Selon lui, l’objectif de résorber le déficit en cinq ans est réaliste.

Il faut aussi souligner que le déficit de 14,9 milliards prévu pour 2020-2021 englobe une réserve de 4 milliards, ce qui est très sage.

« Ce coussin est substantiel et fournit beaucoup de marge pour absorber toute pression économique en cas de deuxième vague de COVID-19 », note Robert Kavcic, économiste principal chez BMO Marchés des capitaux.

Si, par bonheur, il n’y a pas de deuxième vague, Québec aura plus de jeu que prévu. Évidemment, on se le souhaite. Mais personne ne peut prévoir la tournure que prendra la pandémie de COVID-19, pour laquelle il n’y a toujours pas de vaccin.

Québec n’est pas nécessairement sorti de l’auberge. Et même si c’était le cas, il y a quand même des dépenses qui ne disparaîtront pas de sitôt.

« La période de récupération s’annonce ardue alors que certaines augmentations dans les dépenses publiques seront récurrentes, en particulier en santé. Dans ces conditions, le retour à l’équilibre budgétaire pourrait être difficile et prendre plusieurs années », estime Benoit P. Durocher, économiste principal au Mouvement Desjardins.

La crise a exposé au grand jour les défaillances inacceptables du réseau des CHSLD. Un réinvestissement dans les infrastructures est essentiel, tout comme dans les conditions de travail des employés.

Justement, les conventions collectives des employés de Québec sont échues depuis la fin de mars. « La masse salariale représente 60 % des dépenses de l’État. Clairement, les syndicats ont un agenda et la population pourrait être beaucoup plus sympathique à leurs revendications salariales », constate M. Gignac.

Voilà des coûts qui pourraient s’ajouter dans la colonne des dépenses.

Pendant ce temps, la population du Québec vieillit, ce qui mettra de la pression sur les services publics et freinera la croissance économique.
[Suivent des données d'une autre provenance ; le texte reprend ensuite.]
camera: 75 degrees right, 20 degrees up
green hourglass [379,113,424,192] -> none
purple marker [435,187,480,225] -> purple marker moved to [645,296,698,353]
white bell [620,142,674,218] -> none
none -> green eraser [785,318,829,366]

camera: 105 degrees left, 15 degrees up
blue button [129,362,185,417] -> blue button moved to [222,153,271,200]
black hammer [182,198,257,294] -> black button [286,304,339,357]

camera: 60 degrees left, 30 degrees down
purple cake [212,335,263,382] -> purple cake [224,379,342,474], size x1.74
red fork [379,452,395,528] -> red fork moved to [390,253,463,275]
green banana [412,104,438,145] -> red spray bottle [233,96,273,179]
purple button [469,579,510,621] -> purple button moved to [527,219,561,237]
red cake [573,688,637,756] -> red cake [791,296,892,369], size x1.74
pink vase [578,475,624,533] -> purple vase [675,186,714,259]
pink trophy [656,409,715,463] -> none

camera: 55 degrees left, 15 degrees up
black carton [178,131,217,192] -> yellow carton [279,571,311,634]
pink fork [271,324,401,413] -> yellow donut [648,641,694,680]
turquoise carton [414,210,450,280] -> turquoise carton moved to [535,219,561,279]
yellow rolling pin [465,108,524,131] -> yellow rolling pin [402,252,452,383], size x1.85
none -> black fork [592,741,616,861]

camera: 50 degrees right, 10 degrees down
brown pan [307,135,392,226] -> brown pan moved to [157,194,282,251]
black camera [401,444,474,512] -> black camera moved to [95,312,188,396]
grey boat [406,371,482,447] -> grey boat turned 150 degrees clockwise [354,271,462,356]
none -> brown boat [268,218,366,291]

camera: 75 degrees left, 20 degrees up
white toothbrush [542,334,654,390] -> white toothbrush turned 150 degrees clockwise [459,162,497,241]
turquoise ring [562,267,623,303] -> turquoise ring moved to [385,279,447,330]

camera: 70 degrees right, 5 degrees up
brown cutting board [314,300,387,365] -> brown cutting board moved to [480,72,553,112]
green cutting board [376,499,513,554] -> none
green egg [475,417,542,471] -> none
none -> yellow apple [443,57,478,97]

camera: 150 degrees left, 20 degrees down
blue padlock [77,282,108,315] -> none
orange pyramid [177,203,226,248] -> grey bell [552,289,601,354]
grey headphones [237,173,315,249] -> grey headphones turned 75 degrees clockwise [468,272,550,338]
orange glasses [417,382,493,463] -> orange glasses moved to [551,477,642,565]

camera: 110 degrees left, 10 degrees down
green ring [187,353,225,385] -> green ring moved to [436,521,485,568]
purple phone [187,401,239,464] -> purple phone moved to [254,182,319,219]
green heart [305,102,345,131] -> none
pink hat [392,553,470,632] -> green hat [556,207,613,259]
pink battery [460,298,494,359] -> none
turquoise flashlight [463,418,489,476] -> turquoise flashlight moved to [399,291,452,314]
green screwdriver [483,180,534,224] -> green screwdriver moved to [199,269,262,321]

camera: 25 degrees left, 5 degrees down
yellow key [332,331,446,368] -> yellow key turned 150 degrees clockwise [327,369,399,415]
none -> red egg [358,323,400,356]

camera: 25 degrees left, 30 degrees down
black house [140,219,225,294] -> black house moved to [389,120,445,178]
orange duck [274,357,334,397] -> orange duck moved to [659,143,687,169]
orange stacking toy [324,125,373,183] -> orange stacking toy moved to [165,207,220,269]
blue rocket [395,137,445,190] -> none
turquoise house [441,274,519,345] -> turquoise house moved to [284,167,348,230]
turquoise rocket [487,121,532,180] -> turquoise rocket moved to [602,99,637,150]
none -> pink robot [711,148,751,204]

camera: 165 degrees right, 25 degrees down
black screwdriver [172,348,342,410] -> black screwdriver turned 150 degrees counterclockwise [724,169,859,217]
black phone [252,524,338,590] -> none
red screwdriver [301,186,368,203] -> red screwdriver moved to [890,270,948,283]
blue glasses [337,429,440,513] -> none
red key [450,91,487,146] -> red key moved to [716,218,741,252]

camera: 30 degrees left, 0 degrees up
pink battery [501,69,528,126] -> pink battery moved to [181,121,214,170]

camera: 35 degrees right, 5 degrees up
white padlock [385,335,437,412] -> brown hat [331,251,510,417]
« La croissance démographique dépend largement de l’immigration, qui a beaucoup ralenti avec la COVID-19 », constate M. Durocher. Cette tendance ne risque pas de s’inverser tant qu’il n’y aura pas de vaccin.

Une autre variable qui pourrait compliquer le retour à l’équilibre budgétaire.

Cela dit, la situation du Québec est loin d’être catastrophique. Le déficit représente tout près de 3 % de la taille de l’économie, ce qui semble devenir la norme dans de nombreuses autres provinces.

Il n’y a rien de réjouissant à voir la dette brute, qui avait fondu à 43,4 %, remonter d’un coup sec à 50,4 % du produit intérieur brut (PIB). Mais cela demeure en dessous du niveau atteint à la suite de la crise du crédit de 2008-2009 (54,1 %).

La situation reste en ordre. D’ailleurs, le service de la dette demeure à un niveau historiquement faible. Québec consacrera 7,2 % de ses revenus au remboursement de sa dette, presque deux fois moins qu’au tournant du millénaire.

INFOGRAPHIE LA PRESSE

Service de la dette (en pourcentage des revenus consolidés)

Bref, les finances publiques tiennent le coup. Et personne ne niera qu’un déficit était tout à fait justifié pour faire face à la plus importante récession de l’ère moderne du Québec. Aux grands maux les grands remèdes.